*INSTRUCTION*:
Format the lines from the one containing "Recall is better" through the one containing "multiple-choice quizzes, but" as a Markdown table with columns Row and Line, leaving out any blank lines.

(Dataset entries)
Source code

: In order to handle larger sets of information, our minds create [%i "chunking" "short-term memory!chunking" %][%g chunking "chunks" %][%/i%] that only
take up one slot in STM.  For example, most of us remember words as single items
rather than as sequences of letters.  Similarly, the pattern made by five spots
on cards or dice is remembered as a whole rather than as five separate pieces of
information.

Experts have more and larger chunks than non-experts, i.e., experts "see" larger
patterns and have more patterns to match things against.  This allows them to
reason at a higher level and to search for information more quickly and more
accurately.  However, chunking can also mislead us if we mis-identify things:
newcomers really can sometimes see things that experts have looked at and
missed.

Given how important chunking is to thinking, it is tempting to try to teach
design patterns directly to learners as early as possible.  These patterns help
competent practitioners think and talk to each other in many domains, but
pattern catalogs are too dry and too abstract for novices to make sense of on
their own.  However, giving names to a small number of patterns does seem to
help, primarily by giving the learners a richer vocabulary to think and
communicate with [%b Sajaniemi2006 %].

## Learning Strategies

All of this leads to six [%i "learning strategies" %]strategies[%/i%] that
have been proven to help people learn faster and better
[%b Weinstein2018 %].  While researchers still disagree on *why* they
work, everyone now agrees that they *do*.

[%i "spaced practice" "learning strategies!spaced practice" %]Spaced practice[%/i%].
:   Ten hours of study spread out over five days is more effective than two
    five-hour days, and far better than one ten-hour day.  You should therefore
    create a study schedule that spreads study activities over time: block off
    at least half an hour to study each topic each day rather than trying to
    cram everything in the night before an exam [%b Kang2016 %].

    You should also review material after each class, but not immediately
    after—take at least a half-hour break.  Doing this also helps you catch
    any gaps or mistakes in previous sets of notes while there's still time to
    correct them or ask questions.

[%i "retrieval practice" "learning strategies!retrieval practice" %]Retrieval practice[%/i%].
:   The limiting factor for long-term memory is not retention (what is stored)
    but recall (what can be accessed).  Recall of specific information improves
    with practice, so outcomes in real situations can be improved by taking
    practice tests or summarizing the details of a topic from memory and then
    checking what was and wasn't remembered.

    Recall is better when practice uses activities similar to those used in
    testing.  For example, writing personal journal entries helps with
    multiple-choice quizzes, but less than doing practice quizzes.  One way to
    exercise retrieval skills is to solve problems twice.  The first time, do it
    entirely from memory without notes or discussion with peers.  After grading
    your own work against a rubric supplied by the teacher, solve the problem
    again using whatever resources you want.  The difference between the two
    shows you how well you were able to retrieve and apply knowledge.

*RESPONSE AREA*:
| Row | Line |
|---|---|
| 1 |     Recall is better when practice uses activities similar to those used in |
| 2 |     testing.  For example, writing personal journal entries helps with |
| 3 |     multiple-choice quizzes, but less than doing practice quizzes.  One way to |